> **Text**:

[openib-general] Location for iser-target code

Mon Apr 10 11:20:56 PDT 2006

Mike Christie wrote:
> Alexander Nezhinsky wrote:
>> Mike Christie wrote:
>>>>> tgt/stgt is probably two frameworks from your point of view. There 
>>>>> is a
>>>>> kernel part for target LLDs to hook into. The kernel part is 
>>>>> similar to
>>>>> scsi-ml, actually it builds onto it and uses some of the scsi-ml
>>>>> functions, and provides code to share for tasks like creating scatter
>>>>> lists and mapping commands between the kernel and userspace. The 
>>>>> target
>>>>> LLD basically handles lower level issues like DMAing the data, 
>>>>> transport
>>>>> issues, etc, pretty much what a scsi-ml initiator driver does. For
>>>>>> iscsi, the tgt lld performs similar tasks as the initiator. It parses
>>>>>> the iscsi PDUs or puts them on the interconnect, handles session and
>>>>>> connection manamgement (this would be done like open-iscsi 
>>>>>> though), but
>>>>>> then then passes the scsi command to tgt's kernel code.

> **Provided information**:

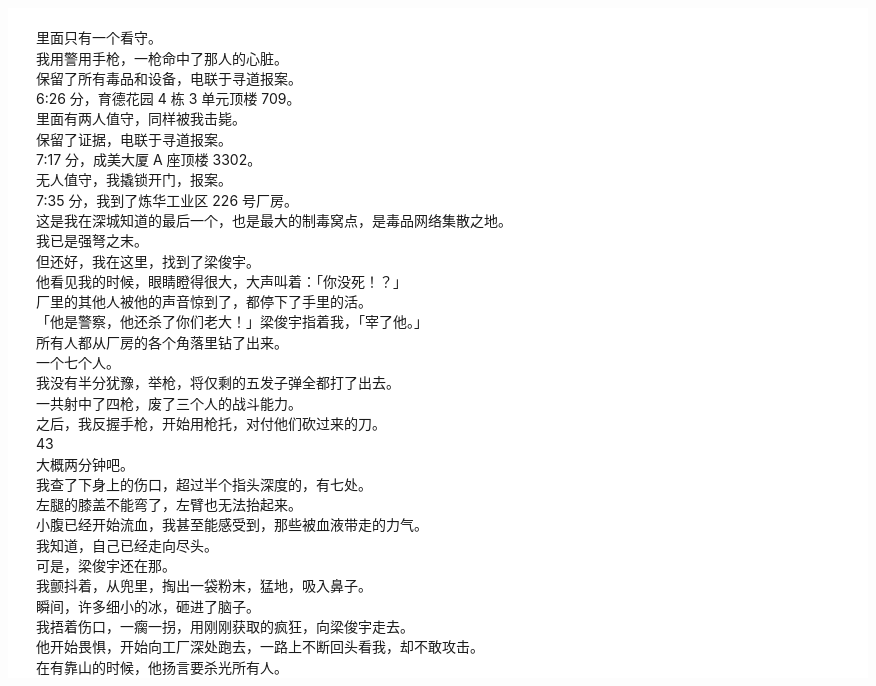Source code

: <br>   
&emsp;&emsp;里面只有一个看守。  
<br>   
&emsp;&emsp;我用警用手枪，一枪命中了那人的心脏。  
<br>   
&emsp;&emsp;保留了所有毒品和设备，电联于寻道报案。  
<br>   
&emsp;&emsp;6:26 分，育德花园 4 栋 3 单元顶楼 709。  
<br>   
&emsp;&emsp;里面有两人值守，同样被我击毙。  
<br>   
&emsp;&emsp;保留了证据，电联于寻道报案。  
<br>   
&emsp;&emsp;7:17 分，成美大厦 A 座顶楼 3302。  
<br>   
&emsp;&emsp;无人值守，我撬锁开门，报案。  
<br>   
&emsp;&emsp;7:35 分，我到了炼华工业区 226 号厂房。  
<br>   
&emsp;&emsp;这是我在深城知道的最后一个，也是最大的制毒窝点，是毒品网络集散之地。  
<br>   
&emsp;&emsp;我已是强弩之末。  
<br>   
&emsp;&emsp;但还好，我在这里，找到了梁俊宇。  
<br>   
&emsp;&emsp;他看见我的时候，眼睛瞪得很大，大声叫着：「你没死！？」  
<br>   
&emsp;&emsp;厂里的其他人被他的声音惊到了，都停下了手里的活。  
<br>   
&emsp;&emsp;「他是警察，他还杀了你们老大！」梁俊宇指着我，「宰了他。」  
<br>   
&emsp;&emsp;所有人都从厂房的各个角落里钻了出来。  
<br>   
&emsp;&emsp;一个七个人。  
<br>   
&emsp;&emsp;我没有半分犹豫，举枪，将仅剩的五发子弹全都打了出去。  
<br>   
&emsp;&emsp;一共射中了四枪，废了三个人的战斗能力。  
<br>   
&emsp;&emsp;之后，我反握手枪，开始用枪托，对付他们砍过来的刀。  
<br>   
&emsp;&emsp;43  
<br>   
&emsp;&emsp;大概两分钟吧。  
<br>   
&emsp;&emsp;我查了下身上的伤口，超过半个指头深度的，有七处。  
<br>   
&emsp;&emsp;左腿的膝盖不能弯了，左臂也无法抬起来。  
<br>   
&emsp;&emsp;小腹已经开始流血，我甚至能感受到，那些被血液带走的力气。  
<br>   
&emsp;&emsp;我知道，自己已经走向尽头。  
<br>   
&emsp;&emsp;可是，梁俊宇还在那。  
<br>   
&emsp;&emsp;我颤抖着，从兜里，掏出一袋粉末，猛地，吸入鼻子。  
<br>   
&emsp;&emsp;瞬间，许多细小的冰，砸进了脑子。  
<br>   
&emsp;&emsp;我捂着伤口，一瘸一拐，用刚刚获取的疯狂，向梁俊宇走去。  
<br>   
&emsp;&emsp;他开始畏惧，开始向工厂深处跑去，一路上不断回头看我，却不敢攻击。  
<br>   
&emsp;&emsp;在有靠山的时候，他扬言要杀光所有人。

> **Task set**:
A. According to the post about iser-target code, what does the target LLD basically handle?
B. Can you turn the quoted paragraph beginning "tgt/stgt is probably two frameworks" in the iser-target post into a short bulleted list that keeps its main facts?
C. Pick up the iser-target mailing-list post after its last sentence and keep writing.

> **Task-by-task results**:
A. It handles lower level issues like DMAing the data and transport issues.

B.
- tgt/stgt can be seen as two frameworks.
- Its kernel part is where target LLDs hook in. It resembles scsi-ml, builds on it and uses some of its functions.
- The kernel part provides shared code for tasks like creating scatter lists and mapping commands between the kernel and userspace.
- The target LLD handles lower level issues such as DMAing the data and transport issues, much as a scsi-ml initiator driver does.
- For iscsi, the tgt LLD parses iscsi PDUs or puts them on the interconnect and handles session and connection management, as open-iscsi does. It then passes the scsi command to tgt's kernel code.

C.
>>>>>>
>>>>>> The other part of the framework is the userspace component. The tgt
>>>>>> kernel component basically passes scsi commands and task management
>>>>>> functions to a userspace daemon. The daemon contains the scsi state
>>>>>> machine and execute the IO. When it is done it informs the the kernel
>>>>>> component which in turn maps the data into the kernel, forms scatter
>>>>>> lists, and then passes them to the target LLD to send out.
>> In the cited paper's abstract you wrote:
>>  > In order to provide block I/O services, users have had to use 
>> modified kernel code,
>>  > binary kernel modules, or specialized hardware. With Linux now 
>> having iSCSI,
>>  > Fibre Channel, and RDMA initiator support, Linux target framework 
>> (tgt) aims to
>>  > fill the gap in storage functionality by consolidating several 
>> storage target drivers...
>>
>> So i guess one of the added values (if not the main one) of 
>> implementing the entire
>> scsi command interface of tgt in userspace is gaining easy access to 
>> block I/O drivers.
>> But the block I/O subsystem has a clear intra-kernel interface. If the 
>> kernel part of
> 
> Which interface are you referring to? bio, REQ_PC or REQ_BLOCK_PC, or 
> read/write so you can take advantage of the kernel cache?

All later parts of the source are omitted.